2.1.2. In artikel 18.16, tweede lid, van de Wet milieubeheer is bepaald dat het bestuursorgaan, indien het verzoek om handhavend optreden wordt ingewilligd, bij de bekendmaking van de beschikking aan de verzoeker een afschrift voegt van de beschikking tot toepassing van bestuursdwang, oplegging van een last onder dwangsom of intrekking van de vergunning of ontheffing.
2.1.3. Uit het besluit van 19 november 2007 volgt dat niet wordt overgegaan tot het toepassen van bestuurlijke handhavingsmiddelen met betrekking tot de drijfster van de inrichting, zodat geen inwilliging van het verzoek om handhavend op te treden, zoals bedoeld in artikel 18.16, tweede lid, van de Wet milieubeheer heeft plaatsgevonden. Derhalve komt aan dit artikel geen betekenis toe. Het stellen van de nadere eis is een nieuw primair besluit waartegen alvorens beroep in te stellen bij de Afdeling eerst bezwaar moet worden gemaakt bij het college. Nu dit niet is gebeurd, is de Afdeling in zoverre onbevoegd kennis te nemen van de beroepen van [appellanten sub 1], [appellanten sub 2] en [appellanten sub 3] ten aanzien van de bij de nadere eis gestelde trillingnorm.
-.-.-
### Opdracht 1
Schrijf uit het fragment over handhavend optreden letterlijk het gedeelte over dat begint bij "2.1.2. In artikel" en doorloopt tot en met "vergunning of ontheffing.".
### Opdracht 2
Beantwoord de volgende vragen aan de hand van het fragment over handhavend optreden.
(a) In welk artikel en welk lid van de Wet milieubeheer is bepaald dat aan de verzoeker een afschrift van de beschikking wordt gevoegd?
(b) Van welke datum is het besluit waaruit volgt dat geen bestuurlijke handhavingsmiddelen worden toegepast?
(c) Bij wie moet eerst bezwaar worden gemaakt tegen het stellen van de nadere eis?
### Opdracht 3
Zet het fragment over handhavend optreden voort vanaf het punt waar het ophoudt.
-.-.-
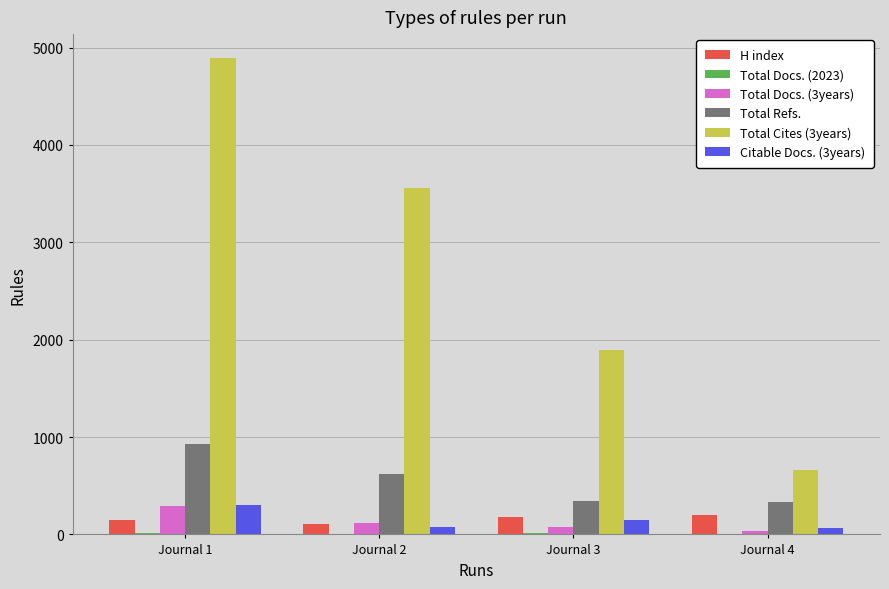

Which series has the largest total across all categories?

Total Cites (3years)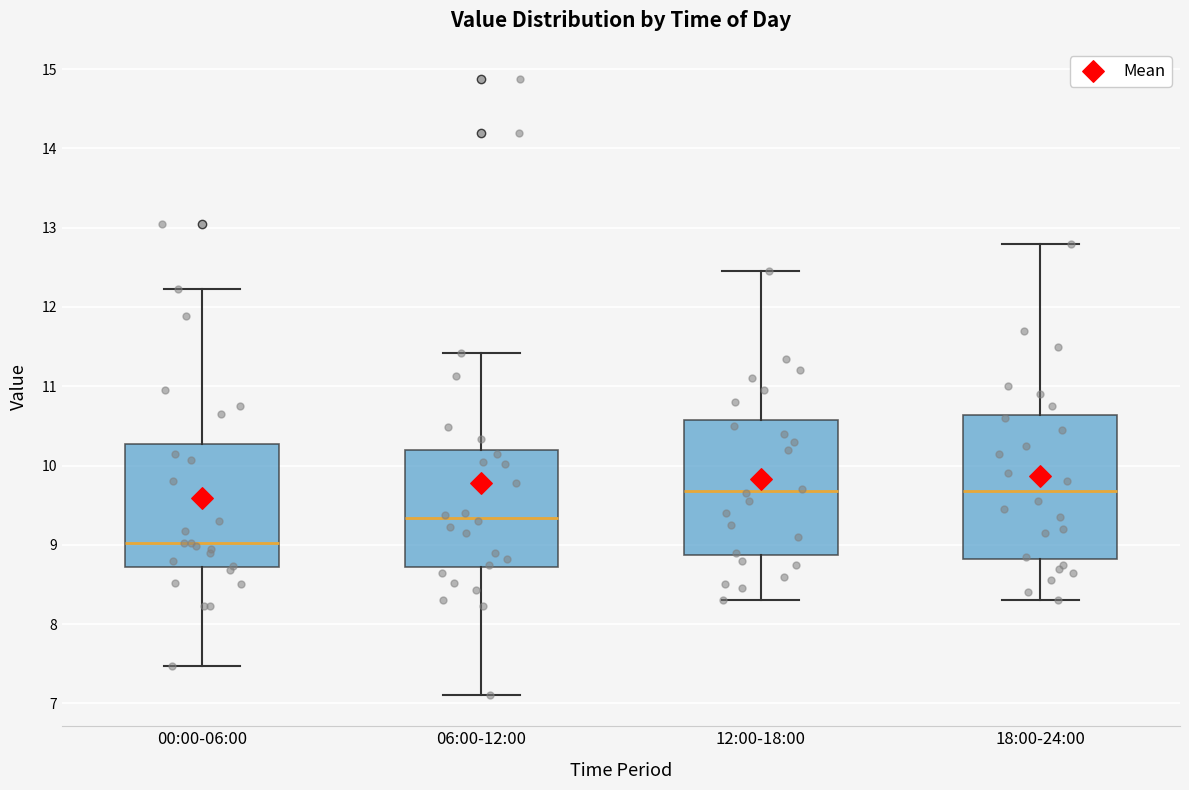

Reading left to right, transcribe this box plot: for each box, give where its median line is, the range the box spans, and where its two whiskers end, as read against the y-axis. The values are not printed on the chart, so give them approximately, as read against the axis.

00:00-06:00: median 9.0, box 8.7 to 10.3, whiskers 7.5 to 12.2
06:00-12:00: median 9.3, box 8.7 to 10.2, whiskers 7.1 to 11.4
12:00-18:00: median 9.7, box 8.9 to 10.6, whiskers 8.3 to 12.5
18:00-24:00: median 9.7, box 8.8 to 10.6, whiskers 8.3 to 12.8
-.-.-
### Uitwerking opdracht 1
2.1.2. In artikel 18.16, tweede lid, van de Wet milieubeheer is bepaald dat het bestuursorgaan, indien het verzoek om handhavend optreden wordt ingewilligd, bij de bekendmaking van de beschikking aan de verzoeker een afschrift voegt van de beschikking tot toepassing van bestuursdwang, oplegging van een last onder dwangsom of intrekking van de vergunning of ontheffing.

### Uitwerking opdracht 2
(a) Artikel 18.16, tweede lid.
(b) 19 november 2007.
(c) Bij het college.

### Uitwerking opdracht 3
Algemeen
2.2. [appellanten sub 2] en [appellanten sub 3] hebben geen beroep ingediend tegen het besluit van 10 januari 2007 en worden derhalve geacht te hebben berust in het desbetreffende besluit dat nadien bij een beslissing op een door anderen ingesteld beroep is vernietigd. Echter doordat het college in de heroverwegingsbesluiten van 19 november 2007 wat betreft de ondervonden trillinghinder heeft besloten af te zien van het toepassen van bestuurlijke handhavingsmiddelen en het bij besluit van 10 januari 2007 nog aanleiding zag tot het starten van een handhavingsprocedure zijn [appellanten sub 2] en [appellanten sub 3] in een nadeliger positie komen te verkeren. Alleen de beroepsgronden die in deze nieuwe positie grond vinden, worden inhoudelijk beoordeeld. Wat betreft de beroepsgronden aangaande de ondervonden geluidhinder is van een nieuwe positie geen sprake. Derhalve kunnen deze gronden niet tot een vernietiging van de bestreden besluiten leiden en moeten deze buiten beschouwing worden gelaten.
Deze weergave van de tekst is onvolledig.